Investor kelapa sawit terbesar justru berasal dari Singapura. Sementara investor asal Malaysia berada di peringkat kedua.
Selain itu, banyak perusahaan kelapa sawit yang bermarkas di Singapura, juga diketahui dimiliki oleh pengusaha asal Indonesia, beberapa di antaranya masuk dalam deretan orang terkaya di Tanah Air.
Kebijakan DMO
Kendati harga rata-rata nasional berangsur turun, harga minyak goreng masih relatif tinggi, setidaknya masih di atas ketentuan harga eceran tertinggi (HET).
Pasokannya juga masih seret sehingga sebagian masyarakat kesulitan mendapatkan minyak goreng dengan harga terjangkau di ritel modern ataupun di pasar tradisional dan warung-warung sembako.

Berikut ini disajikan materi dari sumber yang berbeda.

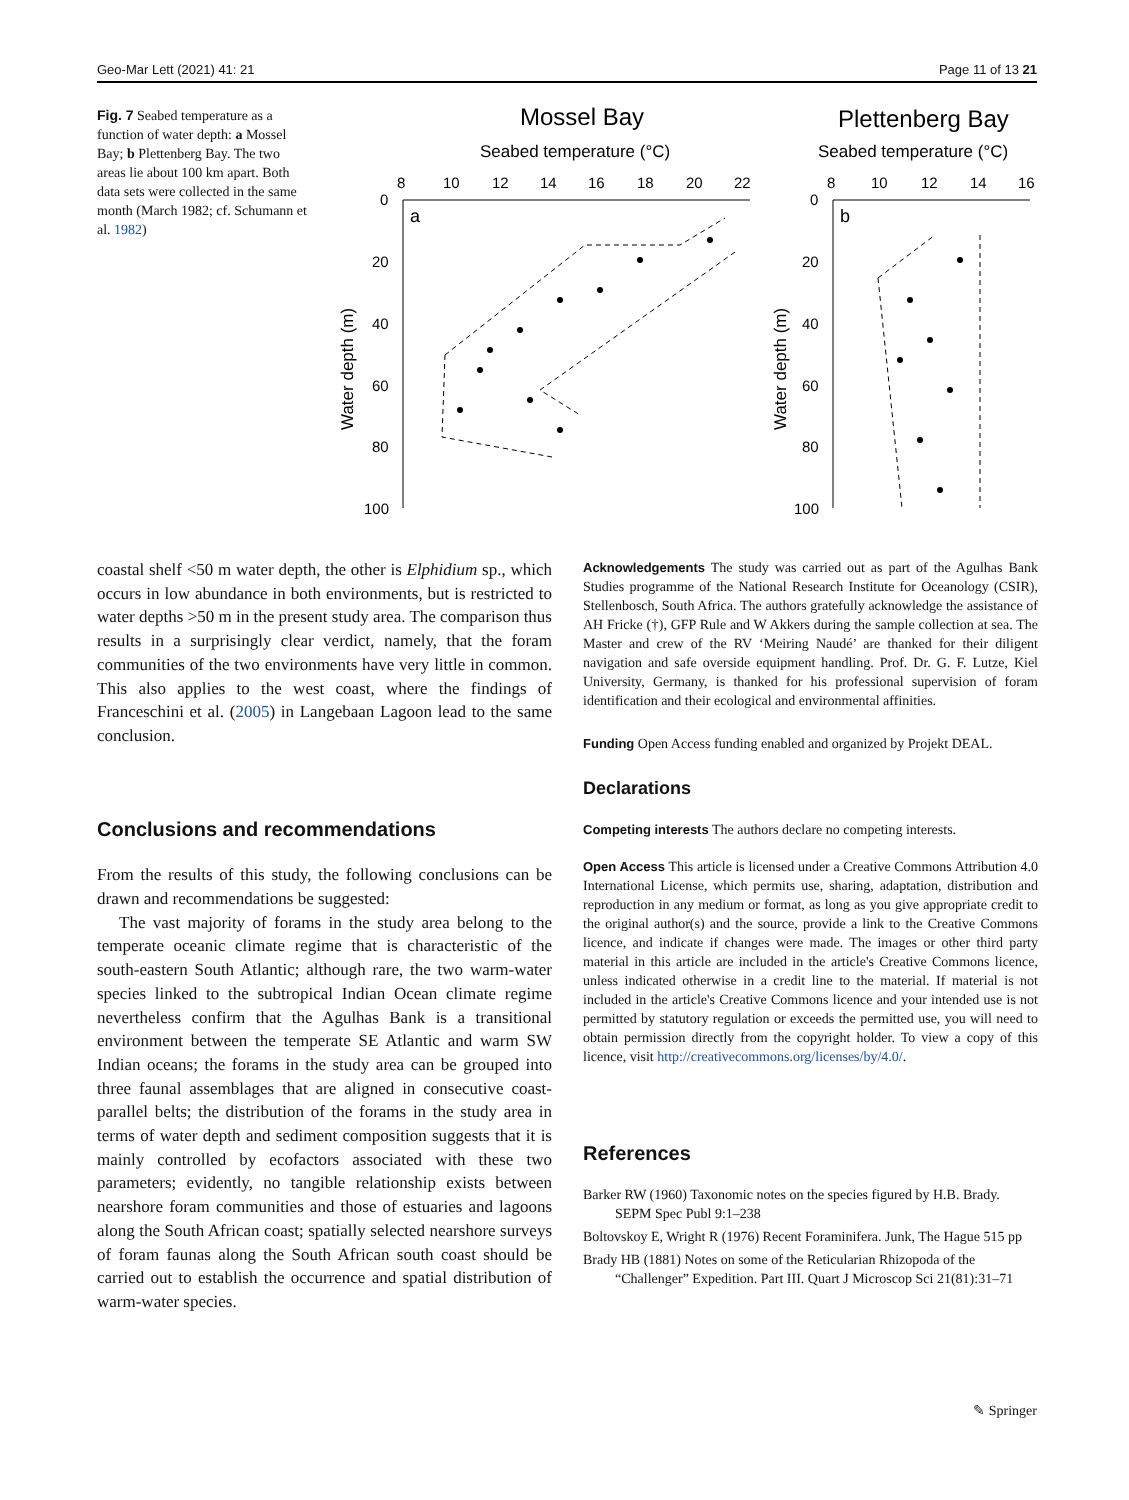Geo-Mar Lett (2021) 41: 21 Page 11 of 13 21
Fig. 7 Seabed temperature as a function of water depth: a Mossel Bay; b Plettenberg Bay. The two areas lie about 100 km apart. Both data sets were collected in the same month (March 1982; cf. Schumann et al. 1982)
Mossel Bay
Seabed temperature (°C)
Plettenberg Bay
Seabed temperature (°C)
8
10
12
14
16
18
20
22
8
10
12
14
16
0
20
40
60
80
100
0
20
40
60
80
100
a
b
Water depth (m)
Water depth (m)
coastal shelf <50 m water depth, the other is Elphidium sp., which occurs in low abundance in both environments, but is restricted to water depths >50 m in the present study area. The comparison thus results in a surprisingly clear verdict, namely, that the foram communities of the two environments have very little in common. This also applies to the west coast, where the findings of Franceschini et al. (2005) in Langebaan Lagoon lead to the same conclusion.
Conclusions and recommendations
From the results of this study, the following conclusions can be drawn and recommendations be suggested:
The vast majority of forams in the study area belong to the temperate oceanic climate regime that is characteristic of the south-eastern South Atlantic; although rare, the two warm-water species linked to the subtropical Indian Ocean climate regime nevertheless confirm that the Agulhas Bank is a transitional environment between the temperate SE Atlantic and warm SW Indian oceans; the forams in the study area can be grouped into three faunal assemblages that are aligned in consecutive coast-parallel belts; the distribution of the forams in the study area in terms of water depth and sediment composition suggests that it is mainly controlled by ecofactors associated with these two parameters; evidently, no tangible relationship exists between nearshore foram communities and those of estuaries and lagoons along the South African coast; spatially selected nearshore surveys of foram faunas along the South African south coast should be carried out to establish the occurrence and spatial distribution of warm-water species.
Acknowledgements The study was carried out as part of the Agulhas Bank Studies programme of the National Research Institute for Oceanology (CSIR), Stellenbosch, South Africa. The authors gratefully acknowledge the assistance of AH Fricke (†), GFP Rule and W Akkers during the sample collection at sea. The Master and crew of the RV ‘Meiring Naudé’ are thanked for their diligent navigation and safe overside equipment handling. Prof. Dr. G. F. Lutze, Kiel University, Germany, is thanked for his professional supervision of foram identification and their ecological and environmental affinities.
Funding Open Access funding enabled and organized by Projekt DEAL.
Declarations
Competing interests The authors declare no competing interests.
Open Access This article is licensed under a Creative Commons Attribution 4.0 International License, which permits use, sharing, adaptation, distribution and reproduction in any medium or format, as long as you give appropriate credit to the original author(s) and the source, provide a link to the Creative Commons licence, and indicate if changes were made. The images or other third party material in this article are included in the article's Creative Commons licence, unless indicated otherwise in a credit line to the material. If material is not included in the article's Creative Commons licence and your intended use is not permitted by statutory regulation or exceeds the permitted use, you will need to obtain permission directly from the copyright holder. To view a copy of this licence, visit http://creativecommons.org/licenses/by/4.0/.
References
Barker RW (1960) Taxonomic notes on the species figured by H.B. Brady. SEPM Spec Publ 9:1–238
Boltovskoy E, Wright R (1976) Recent Foraminifera. Junk, The Hague 515 pp
Brady HB (1881) Notes on some of the Reticularian Rhizopoda of the “Challenger” Expedition. Part III. Quart J Microscop Sci 21(81):31–71
✎ Springer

Kalau pun tersedia minyak goreng, harganya masih dibanderol pedagang seharga kisaran Rp 20.000 per liter alias jauh di atas ketetapan HET pemerintah.
Padahal, kebijakan kewajiban pemenuhan kebutuhan pasar domestik (domestic market obligation/DMO) minyak kelapa sawit mentah (CPO) dan CPO olahan atau olein telah hampir tiga pekan bergulir.
Pemerintah pun akhirnya memutuskan untuk menggelontorkan duit subsidi Rp 3,6 triliun untuk penyediaan minyak goreng murah seharga Rp 14.000 per liter. (Muhammad Idris/Kompas.com)
Artikel ini telah tayang di Kompas.com dengan judul "Hutan Dibabat demi Sawit, Tapi Minyak Goreng Justru Langka dan Mahal"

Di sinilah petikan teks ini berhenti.